Abstract

If we wish to abolish war as a legitimate means of settling disputes, what must we do? One can imagine this question guiding the drafting of the United Nations Charter. At the end of World War II, the founders of the United Nations certainly must have felt that the world had had enough of war. Some 50 million people had died in that war, more than half of whom were civilians. The most devastating war in history, it had included massive bombing of cities throughout Europe and Japan, culminating in the use of nuclear weapons.
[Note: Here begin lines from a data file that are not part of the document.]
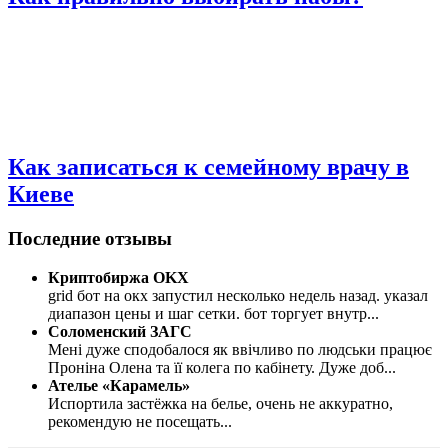
Как записаться к семейному врачу в
Киеве
Последние отзывы
Криптобиржа OKX
grid бот на окх запустил несколько недель назад. указал
диапазон цены и шаг сетки. бот торгует внутр
...
Соломенский ЗАГС
Мені дуже сподобалося як ввічливо по людськи працює
Проніна Олена та її колега по кабінету. Дуже доб
...
Ателье «Карамель»
Испортила застёжка на белье, очень не аккуратно,
рекомендую не посещать
...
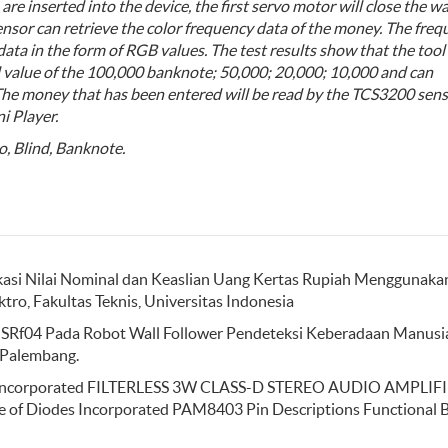
e inserted into the device, the first servo motor will close the wa
nsor can retrieve the color frequency data of the money. The fre
data in the form of RGB values. The test results show that the tool
al value of the 100,000 banknote; 50,000; 20,000; 10,000 and can
The money that has been entered will be read by the TCS3200 sen
i Player.
, Blind, Banknote.
kasi Nilai Nominal dan Keaslian Uang Kertas Rupiah Menggunaka
ktro, Fakultas Teknis, Universitas Indonesia
nik SRf04 Pada Robot Wall Follower Pendeteksi Keberadaan Manusi
 Palembang.
Diodes Incorporated FILTERLESS 3W CLASS-D STEREO AUDIO AMPLIF
ne of Diodes Incorporated PAM8403 Pin Descriptions Functional 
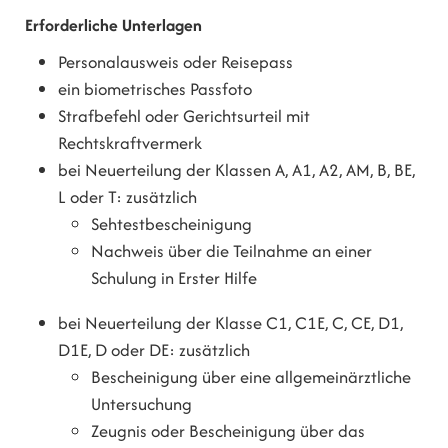
Erforderliche Unterlagen
Personalausweis oder Reisepass
ein biometrisches Passfoto
Strafbefehl oder Gerichtsurteil mit
Rechtskraftvermerk
bei Neuerteilung der Klassen A, A1, A2, AM, B, BE,
L oder T: zusätzlich
Sehtestbescheinigung
Nachweis über die Teilnahme an einer
Schulung in Erster Hilfe
bei Neuerteilung der Klasse C1, C1E, C, CE, D1,
D1E, D oder DE: zusätzlich
Bescheinigung über eine allgemeinärztliche
Untersuchung
Zeugnis oder Bescheinigung über das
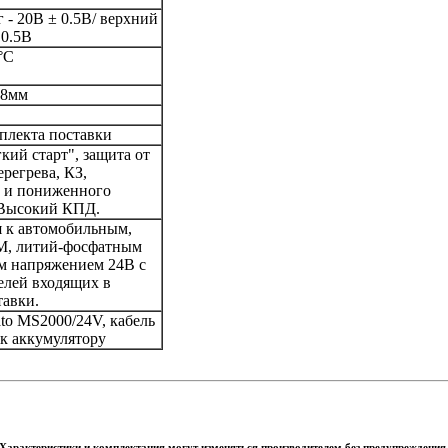
 - 20В ± 0.5В/ верхний
 0.5В
°С
08мм
мплекта поставки
кий старт", защита от
ерегрева, КЗ,
 и пониженного
 Высокий КПД.
 к автомобильным,
M, литий-фосфатным
м напряжением 24В с
лей входящих в
тавки.
to MS2000/24V, кабель
к аккумулятору
Характеристики и комплектация могут изменяться производителем без предупреждения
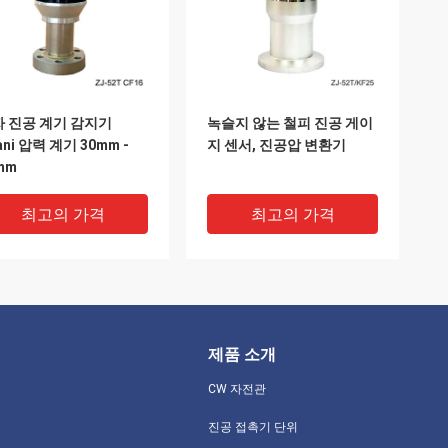
 진공 계기 감지기
녹슬지 않는 철피 진공 게이
rani 압력 계기 30mm -
지 센서, 진공압 변환기
mm
최고의 가격
최고의 가격
제품 소개
CW 자전관
진공 접촉기 단위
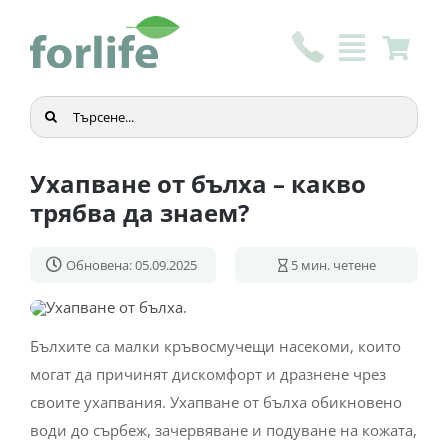
Skip
to
content
Търсене
...
Ухапване от бълха – какво
трябва да знаем?
Обновена: 05.09.2025
5
мин. четене
Бълхите са малки кръвосмучещи насекоми, които
могат да причинят дискомфорт и дразнене чрез
своите ухапвания. Ухапване от бълха обикновено
води до сърбеж, зачервяване и подуване на кожата,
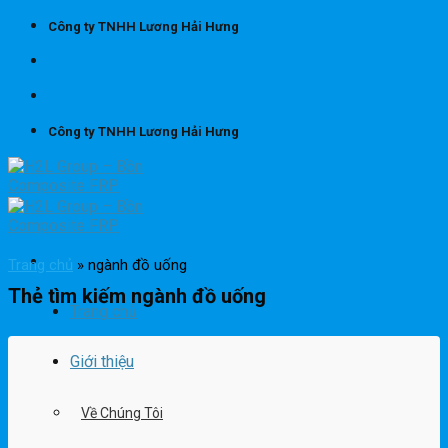
Skip
Công ty TNHH Lương Hải Hưng
to
content
Công ty TNHH Lương Hải Hưng
Trang chủ
»
ngành đồ uống
Thẻ tìm kiếm
ngành đồ uống
Trang chủ
Giới thiệu
Về Chúng Tôi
On June 26, 1945, representatives of fifty nations signed the new United Nations Charter, expressing their determination “to save succeeding generations from the scourge of war.” Now, nearly fifty years later, the United Nations has not succeeded in its primary mission of ending “the scourge of war.” Since World War II there have been some 150 wars throughout the world resulting in some 22 million deaths. Each decade in the latter half of the twentieth century has witnessed an increase in the percentage of civilian deaths in warfare, reaching some 75 percent in the 1980s. In part, warfare has continued in the post‐World War II period because of flaws in the initial structure of the United Nations. The Security Council was given “primary responsibility for the maintenance of international peace and security.” But the Security Council was often blocked from taking action to fulfill its responsibility by the veto power given to its five permanent members. Even without the veto power, the Cold War between East and West took precedence over ending the scourge of war. The Cold War also led to obscene expenditures for armaments, and an accumulation of firepower capable of destroying the human population of earth many times over. The good news, of course, has been that the genocidal weapons of mass destruction, accumulated primarily by the five permanent members of the Security Council, have not been used on human populations since Hiroshima and Nagasaki. With the Cold War ended, perhaps we can again seriously address the question of ending the scourge of war. To succeed in this goal will require individual commitment and global action. It will require changes in attitudes and institutions.